* **WRITTEN REQUEST**
Reproduce each of the following records verbatim, in the same order and with no changes.

* **ENTRIES**

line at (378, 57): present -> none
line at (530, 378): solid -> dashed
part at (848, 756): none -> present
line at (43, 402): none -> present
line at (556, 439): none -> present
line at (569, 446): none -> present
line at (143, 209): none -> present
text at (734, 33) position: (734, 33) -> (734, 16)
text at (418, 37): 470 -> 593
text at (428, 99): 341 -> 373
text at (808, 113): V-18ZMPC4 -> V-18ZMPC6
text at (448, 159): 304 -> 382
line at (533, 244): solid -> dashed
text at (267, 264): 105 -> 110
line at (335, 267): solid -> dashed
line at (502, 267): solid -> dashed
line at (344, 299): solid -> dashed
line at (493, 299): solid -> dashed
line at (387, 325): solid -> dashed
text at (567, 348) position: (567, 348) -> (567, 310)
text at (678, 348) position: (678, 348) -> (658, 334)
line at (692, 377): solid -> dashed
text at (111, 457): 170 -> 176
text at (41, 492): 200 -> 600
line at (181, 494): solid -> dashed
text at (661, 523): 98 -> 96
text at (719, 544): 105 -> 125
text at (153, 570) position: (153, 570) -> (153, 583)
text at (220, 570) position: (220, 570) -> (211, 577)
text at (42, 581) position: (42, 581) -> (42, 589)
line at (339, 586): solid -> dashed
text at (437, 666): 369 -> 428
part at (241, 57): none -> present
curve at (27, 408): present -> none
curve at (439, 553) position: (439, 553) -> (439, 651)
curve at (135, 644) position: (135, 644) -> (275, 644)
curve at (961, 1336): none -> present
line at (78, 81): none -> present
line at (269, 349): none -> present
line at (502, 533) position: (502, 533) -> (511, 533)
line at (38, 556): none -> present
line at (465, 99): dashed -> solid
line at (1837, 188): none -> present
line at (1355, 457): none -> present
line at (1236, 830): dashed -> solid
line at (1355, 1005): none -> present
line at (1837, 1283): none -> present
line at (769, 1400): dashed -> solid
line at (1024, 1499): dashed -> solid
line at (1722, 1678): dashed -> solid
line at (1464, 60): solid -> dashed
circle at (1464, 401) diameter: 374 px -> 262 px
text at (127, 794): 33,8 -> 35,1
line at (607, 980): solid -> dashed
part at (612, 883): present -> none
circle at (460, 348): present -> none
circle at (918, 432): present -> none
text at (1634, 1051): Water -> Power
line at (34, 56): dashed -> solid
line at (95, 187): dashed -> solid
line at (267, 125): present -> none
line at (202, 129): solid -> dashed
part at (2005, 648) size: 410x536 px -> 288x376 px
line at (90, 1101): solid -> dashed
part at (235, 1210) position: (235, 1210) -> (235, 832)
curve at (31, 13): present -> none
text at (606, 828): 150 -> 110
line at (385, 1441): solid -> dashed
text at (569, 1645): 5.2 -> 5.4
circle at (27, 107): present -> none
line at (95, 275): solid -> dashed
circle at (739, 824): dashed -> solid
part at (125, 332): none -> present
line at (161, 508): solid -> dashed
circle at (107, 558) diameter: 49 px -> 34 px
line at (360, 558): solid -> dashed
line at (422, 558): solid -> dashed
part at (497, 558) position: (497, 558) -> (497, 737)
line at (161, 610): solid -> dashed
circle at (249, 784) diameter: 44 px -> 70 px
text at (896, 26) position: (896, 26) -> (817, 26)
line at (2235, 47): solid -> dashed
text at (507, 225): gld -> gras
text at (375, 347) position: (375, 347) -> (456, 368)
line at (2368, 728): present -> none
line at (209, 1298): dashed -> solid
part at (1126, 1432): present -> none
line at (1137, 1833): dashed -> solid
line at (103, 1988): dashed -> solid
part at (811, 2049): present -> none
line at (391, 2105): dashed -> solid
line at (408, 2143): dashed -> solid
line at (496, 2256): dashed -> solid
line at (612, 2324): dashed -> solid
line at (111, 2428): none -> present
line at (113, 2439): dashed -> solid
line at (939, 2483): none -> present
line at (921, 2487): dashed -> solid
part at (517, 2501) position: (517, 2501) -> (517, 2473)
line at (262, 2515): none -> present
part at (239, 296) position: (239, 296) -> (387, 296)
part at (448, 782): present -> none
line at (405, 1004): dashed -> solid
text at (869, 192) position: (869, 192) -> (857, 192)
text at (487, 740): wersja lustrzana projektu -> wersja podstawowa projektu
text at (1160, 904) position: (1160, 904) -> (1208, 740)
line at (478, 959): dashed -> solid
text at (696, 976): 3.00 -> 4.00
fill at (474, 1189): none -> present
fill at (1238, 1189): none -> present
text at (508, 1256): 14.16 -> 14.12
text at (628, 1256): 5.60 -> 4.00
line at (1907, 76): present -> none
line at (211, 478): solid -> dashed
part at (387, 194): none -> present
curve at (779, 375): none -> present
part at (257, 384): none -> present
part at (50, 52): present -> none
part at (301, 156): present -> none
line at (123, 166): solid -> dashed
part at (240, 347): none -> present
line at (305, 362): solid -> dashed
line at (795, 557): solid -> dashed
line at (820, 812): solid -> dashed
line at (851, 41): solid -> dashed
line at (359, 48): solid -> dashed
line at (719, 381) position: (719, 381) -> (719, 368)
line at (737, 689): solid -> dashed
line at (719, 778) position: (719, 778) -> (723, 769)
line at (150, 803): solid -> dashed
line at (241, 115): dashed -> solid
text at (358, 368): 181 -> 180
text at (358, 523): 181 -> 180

* **EXERCISE OUTPUT**
line at (378, 57): present -> none
line at (530, 378): solid -> dashed
part at (848, 756): none -> present
line at (43, 402): none -> present
line at (556, 439): none -> present
line at (569, 446): none -> present
line at (143, 209): none -> present
text at (734, 33) position: (734, 33) -> (734, 16)
text at (418, 37): 470 -> 593
text at (428, 99): 341 -> 373
text at (808, 113): V-18ZMPC4 -> V-18ZMPC6
text at (448, 159): 304 -> 382
line at (533, 244): solid -> dashed
text at (267, 264): 105 -> 110
line at (335, 267): solid -> dashed
line at (502, 267): solid -> dashed
line at (344, 299): solid -> dashed
line at (493, 299): solid -> dashed
line at (387, 325): solid -> dashed
text at (567, 348) position: (567, 348) -> (567, 310)
text at (678, 348) position: (678, 348) -> (658, 334)
line at (692, 377): solid -> dashed
text at (111, 457): 170 -> 176
text at (41, 492): 200 -> 600
line at (181, 494): solid -> dashed
text at (661, 523): 98 -> 96
text at (719, 544): 105 -> 125
text at (153, 570) position: (153, 570) -> (153, 583)
text at (220, 570) position: (220, 570) -> (211, 577)
text at (42, 581) position: (42, 581) -> (42, 589)
line at (339, 586): solid -> dashed
text at (437, 666): 369 -> 428
part at (241, 57): none -> present
curve at (27, 408): present -> none
curve at (439, 553) position: (439, 553) -> (439, 651)
curve at (135, 644) position: (135, 644) -> (275, 644)
curve at (961, 1336): none -> present
line at (78, 81): none -> present
line at (269, 349): none -> present
line at (502, 533) position: (502, 533) -> (511, 533)
line at (38, 556): none -> present
line at (465, 99): dashed -> solid
line at (1837, 188): none -> present
line at (1355, 457): none -> present
line at (1236, 830): dashed -> solid
line at (1355, 1005): none -> present
line at (1837, 1283): none -> present
line at (769, 1400): dashed -> solid
line at (1024, 1499): dashed -> solid
line at (1722, 1678): dashed -> solid
line at (1464, 60): solid -> dashed
circle at (1464, 401) diameter: 374 px -> 262 px
text at (127, 794): 33,8 -> 35,1
line at (607, 980): solid -> dashed
part at (612, 883): present -> none
circle at (460, 348): present -> none
circle at (918, 432): present -> none
text at (1634, 1051): Water -> Power
line at (34, 56): dashed -> solid
line at (95, 187): dashed -> solid
line at (267, 125): present -> none
line at (202, 129): solid -> dashed
part at (2005, 648) size: 410x536 px -> 288x376 px
line at (90, 1101): solid -> dashed
part at (235, 1210) position: (235, 1210) -> (235, 832)
curve at (31, 13): present -> none
text at (606, 828): 150 -> 110
line at (385, 1441): solid -> dashed
text at (569, 1645): 5.2 -> 5.4
circle at (27, 107): present -> none
line at (95, 275): solid -> dashed
circle at (739, 824): dashed -> solid
part at (125, 332): none -> present
line at (161, 508): solid -> dashed
circle at (107, 558) diameter: 49 px -> 34 px
line at (360, 558): solid -> dashed
line at (422, 558): solid -> dashed
part at (497, 558) position: (497, 558) -> (497, 737)
line at (161, 610): solid -> dashed
circle at (249, 784) diameter: 44 px -> 70 px
text at (896, 26) position: (896, 26) -> (817, 26)
line at (2235, 47): solid -> dashed
text at (507, 225): gld -> gras
text at (375, 347) position: (375, 347) -> (456, 368)
line at (2368, 728): present -> none
line at (209, 1298): dashed -> solid
part at (1126, 1432): present -> none
line at (1137, 1833): dashed -> solid
line at (103, 1988): dashed -> solid
part at (811, 2049): present -> none
line at (391, 2105): dashed -> solid
line at (408, 2143): dashed -> solid
line at (496, 2256): dashed -> solid
line at (612, 2324): dashed -> solid
line at (111, 2428): none -> present
line at (113, 2439): dashed -> solid
line at (939, 2483): none -> present
line at (921, 2487): dashed -> solid
part at (517, 2501) position: (517, 2501) -> (517, 2473)
line at (262, 2515): none -> present
part at (239, 296) position: (239, 296) -> (387, 296)
part at (448, 782): present -> none
line at (405, 1004): dashed -> solid
text at (869, 192) position: (869, 192) -> (857, 192)
text at (487, 740): wersja lustrzana projektu -> wersja podstawowa projektu
text at (1160, 904) position: (1160, 904) -> (1208, 740)
line at (478, 959): dashed -> solid
text at (696, 976): 3.00 -> 4.00
fill at (474, 1189): none -> present
fill at (1238, 1189): none -> present
text at (508, 1256): 14.16 -> 14.12
text at (628, 1256): 5.60 -> 4.00
line at (1907, 76): present -> none
line at (211, 478): solid -> dashed
part at (387, 194): none -> present
curve at (779, 375): none -> present
part at (257, 384): none -> present
part at (50, 52): present -> none
part at (301, 156): present -> none
line at (123, 166): solid -> dashed
part at (240, 347): none -> present
line at (305, 362): solid -> dashed
line at (795, 557): solid -> dashed
line at (820, 812): solid -> dashed
line at (851, 41): solid -> dashed
line at (359, 48): solid -> dashed
line at (719, 381) position: (719, 381) -> (719, 368)
line at (737, 689): solid -> dashed
line at (719, 778) position: (719, 778) -> (723, 769)
line at (150, 803): solid -> dashed
line at (241, 115): dashed -> solid
text at (358, 368): 181 -> 180
text at (358, 523): 181 -> 180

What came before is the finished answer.